**Instruction**
Which lines in the data below contain the word "environment"? Return each of them.

(Data to use Opens)

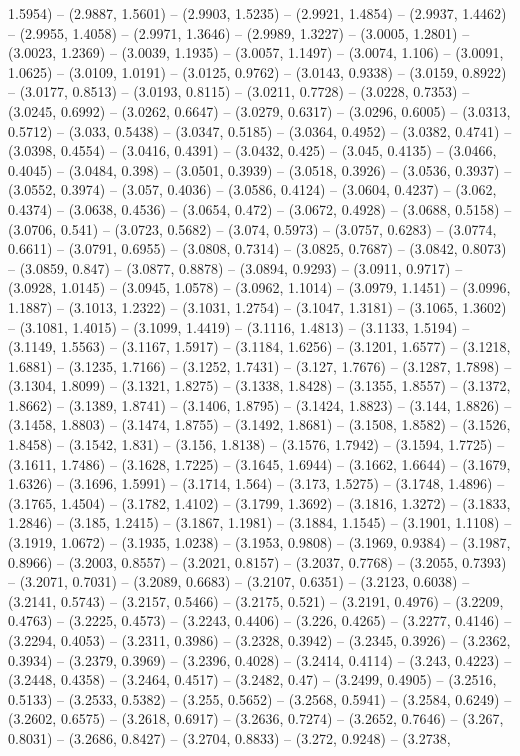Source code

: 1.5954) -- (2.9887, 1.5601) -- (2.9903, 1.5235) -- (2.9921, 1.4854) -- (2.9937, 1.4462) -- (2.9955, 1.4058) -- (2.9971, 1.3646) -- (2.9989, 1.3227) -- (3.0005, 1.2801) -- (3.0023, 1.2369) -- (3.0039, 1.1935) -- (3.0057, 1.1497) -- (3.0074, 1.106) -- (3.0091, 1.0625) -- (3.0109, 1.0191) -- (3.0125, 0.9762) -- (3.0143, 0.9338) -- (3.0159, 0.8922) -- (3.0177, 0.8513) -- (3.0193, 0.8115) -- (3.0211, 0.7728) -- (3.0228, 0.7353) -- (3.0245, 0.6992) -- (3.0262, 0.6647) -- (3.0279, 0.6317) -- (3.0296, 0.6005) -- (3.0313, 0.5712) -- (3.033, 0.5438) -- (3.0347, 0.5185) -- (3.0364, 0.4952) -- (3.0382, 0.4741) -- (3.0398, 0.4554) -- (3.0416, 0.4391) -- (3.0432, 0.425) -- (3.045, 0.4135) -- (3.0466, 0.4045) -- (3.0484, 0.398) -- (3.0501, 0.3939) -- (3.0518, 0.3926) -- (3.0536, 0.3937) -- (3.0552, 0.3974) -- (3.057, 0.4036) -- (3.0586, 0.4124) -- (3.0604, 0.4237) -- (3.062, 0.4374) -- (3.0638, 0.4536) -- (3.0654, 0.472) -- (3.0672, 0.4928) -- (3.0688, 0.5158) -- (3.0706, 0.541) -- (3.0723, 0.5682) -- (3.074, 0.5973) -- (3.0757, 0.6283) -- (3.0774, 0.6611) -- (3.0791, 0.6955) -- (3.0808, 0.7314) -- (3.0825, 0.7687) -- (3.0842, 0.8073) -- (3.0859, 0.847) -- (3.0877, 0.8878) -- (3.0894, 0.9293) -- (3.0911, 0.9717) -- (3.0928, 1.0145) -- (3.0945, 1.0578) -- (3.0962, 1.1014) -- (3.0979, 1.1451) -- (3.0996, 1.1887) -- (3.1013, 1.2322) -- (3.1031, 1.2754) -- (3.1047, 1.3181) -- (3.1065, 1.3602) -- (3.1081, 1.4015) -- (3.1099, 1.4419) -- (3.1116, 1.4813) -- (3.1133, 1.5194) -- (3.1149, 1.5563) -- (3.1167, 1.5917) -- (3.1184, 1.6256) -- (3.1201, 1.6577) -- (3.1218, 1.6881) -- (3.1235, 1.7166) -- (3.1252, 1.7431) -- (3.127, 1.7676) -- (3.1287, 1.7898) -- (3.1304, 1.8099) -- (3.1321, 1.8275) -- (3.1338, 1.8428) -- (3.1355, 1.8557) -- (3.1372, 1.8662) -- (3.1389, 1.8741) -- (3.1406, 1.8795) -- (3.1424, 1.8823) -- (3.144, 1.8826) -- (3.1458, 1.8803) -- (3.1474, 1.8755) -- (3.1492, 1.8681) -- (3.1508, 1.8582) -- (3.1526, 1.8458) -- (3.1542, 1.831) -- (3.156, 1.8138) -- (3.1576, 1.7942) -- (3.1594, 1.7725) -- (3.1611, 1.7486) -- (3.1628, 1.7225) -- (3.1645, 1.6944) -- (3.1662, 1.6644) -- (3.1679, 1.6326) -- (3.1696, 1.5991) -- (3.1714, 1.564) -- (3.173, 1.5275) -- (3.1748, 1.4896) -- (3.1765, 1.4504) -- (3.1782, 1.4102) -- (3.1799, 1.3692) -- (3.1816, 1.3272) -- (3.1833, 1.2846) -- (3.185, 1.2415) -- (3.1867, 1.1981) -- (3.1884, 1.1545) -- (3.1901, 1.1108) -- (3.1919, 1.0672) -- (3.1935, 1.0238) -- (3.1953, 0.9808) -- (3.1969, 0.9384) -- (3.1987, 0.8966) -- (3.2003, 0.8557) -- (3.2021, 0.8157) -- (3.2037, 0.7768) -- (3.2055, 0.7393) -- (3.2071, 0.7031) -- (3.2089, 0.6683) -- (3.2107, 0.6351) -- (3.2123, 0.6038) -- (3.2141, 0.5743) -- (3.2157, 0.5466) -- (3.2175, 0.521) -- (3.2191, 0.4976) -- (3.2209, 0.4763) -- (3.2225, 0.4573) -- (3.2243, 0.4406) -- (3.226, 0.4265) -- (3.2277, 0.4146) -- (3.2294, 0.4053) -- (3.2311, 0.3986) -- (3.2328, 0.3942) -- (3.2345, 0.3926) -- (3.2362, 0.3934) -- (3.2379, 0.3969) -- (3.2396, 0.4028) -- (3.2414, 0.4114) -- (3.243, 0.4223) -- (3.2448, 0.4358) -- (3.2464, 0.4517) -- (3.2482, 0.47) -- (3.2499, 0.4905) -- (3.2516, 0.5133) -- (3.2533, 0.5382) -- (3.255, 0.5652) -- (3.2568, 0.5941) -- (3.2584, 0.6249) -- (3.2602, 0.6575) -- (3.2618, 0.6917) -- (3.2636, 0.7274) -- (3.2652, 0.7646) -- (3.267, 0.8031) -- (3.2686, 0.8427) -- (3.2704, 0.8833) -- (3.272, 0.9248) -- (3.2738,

(Data to use Closes)
(Data to use Opens)

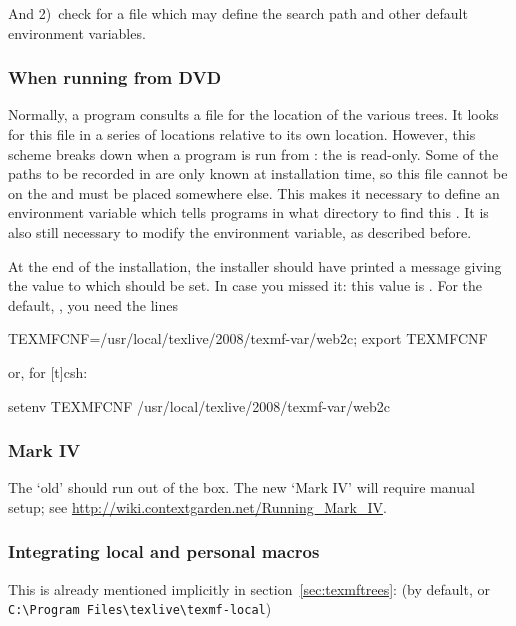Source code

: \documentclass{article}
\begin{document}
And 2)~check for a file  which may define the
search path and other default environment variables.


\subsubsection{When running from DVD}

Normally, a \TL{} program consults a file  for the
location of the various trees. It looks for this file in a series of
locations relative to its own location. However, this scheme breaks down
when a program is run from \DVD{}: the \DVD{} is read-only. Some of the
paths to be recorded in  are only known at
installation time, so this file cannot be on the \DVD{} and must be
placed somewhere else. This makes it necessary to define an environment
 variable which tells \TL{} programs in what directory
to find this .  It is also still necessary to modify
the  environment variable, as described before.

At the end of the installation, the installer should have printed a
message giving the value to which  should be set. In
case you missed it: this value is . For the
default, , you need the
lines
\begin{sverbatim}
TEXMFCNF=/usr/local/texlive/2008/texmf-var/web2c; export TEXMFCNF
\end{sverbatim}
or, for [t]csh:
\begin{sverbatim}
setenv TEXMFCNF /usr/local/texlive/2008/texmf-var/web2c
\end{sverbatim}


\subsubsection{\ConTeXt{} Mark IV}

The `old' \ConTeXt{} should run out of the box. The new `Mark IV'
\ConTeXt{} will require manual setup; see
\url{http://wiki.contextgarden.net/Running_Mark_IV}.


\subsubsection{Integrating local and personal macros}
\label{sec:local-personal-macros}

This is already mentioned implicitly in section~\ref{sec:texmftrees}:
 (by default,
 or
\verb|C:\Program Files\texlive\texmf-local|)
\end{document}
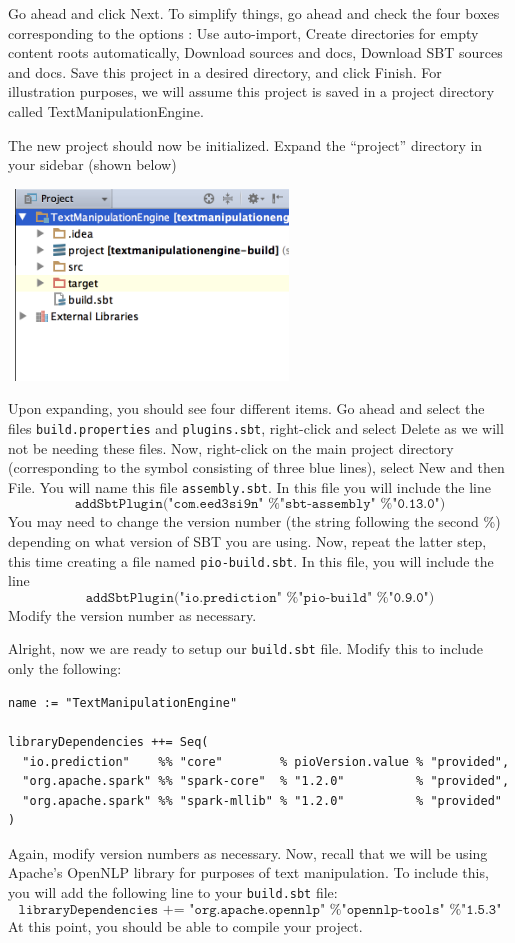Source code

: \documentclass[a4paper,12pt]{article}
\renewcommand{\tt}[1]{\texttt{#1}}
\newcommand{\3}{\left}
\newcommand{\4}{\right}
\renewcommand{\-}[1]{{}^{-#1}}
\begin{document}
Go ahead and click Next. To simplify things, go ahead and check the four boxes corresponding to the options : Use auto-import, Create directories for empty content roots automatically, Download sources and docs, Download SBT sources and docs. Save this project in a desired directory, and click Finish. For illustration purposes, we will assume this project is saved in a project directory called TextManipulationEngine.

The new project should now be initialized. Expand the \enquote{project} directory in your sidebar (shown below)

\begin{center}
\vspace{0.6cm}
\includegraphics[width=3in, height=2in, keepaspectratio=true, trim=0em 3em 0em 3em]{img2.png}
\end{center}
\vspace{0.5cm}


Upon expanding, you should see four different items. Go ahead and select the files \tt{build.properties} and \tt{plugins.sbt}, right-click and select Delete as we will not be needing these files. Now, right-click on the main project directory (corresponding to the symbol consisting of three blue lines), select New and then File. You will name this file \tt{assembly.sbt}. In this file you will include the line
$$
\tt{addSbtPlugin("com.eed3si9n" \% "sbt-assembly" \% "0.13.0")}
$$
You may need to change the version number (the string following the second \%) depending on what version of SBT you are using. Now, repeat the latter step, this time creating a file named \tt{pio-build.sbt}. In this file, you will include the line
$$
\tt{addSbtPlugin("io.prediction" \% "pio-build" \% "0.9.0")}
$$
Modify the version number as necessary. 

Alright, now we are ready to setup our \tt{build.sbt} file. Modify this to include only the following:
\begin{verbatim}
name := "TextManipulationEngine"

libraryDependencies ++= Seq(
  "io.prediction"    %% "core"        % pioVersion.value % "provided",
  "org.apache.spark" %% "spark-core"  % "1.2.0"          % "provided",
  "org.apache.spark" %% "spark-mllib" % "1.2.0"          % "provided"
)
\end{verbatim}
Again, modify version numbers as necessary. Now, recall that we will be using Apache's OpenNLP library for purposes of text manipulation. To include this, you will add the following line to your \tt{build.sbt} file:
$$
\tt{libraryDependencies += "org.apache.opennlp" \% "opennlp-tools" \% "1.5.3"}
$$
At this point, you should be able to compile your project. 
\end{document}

(Data to use Closes)

**Output of the exercise**
search path and other default environment variables.
placed somewhere else. This makes it necessary to define an environment
the  environment variable, as described before.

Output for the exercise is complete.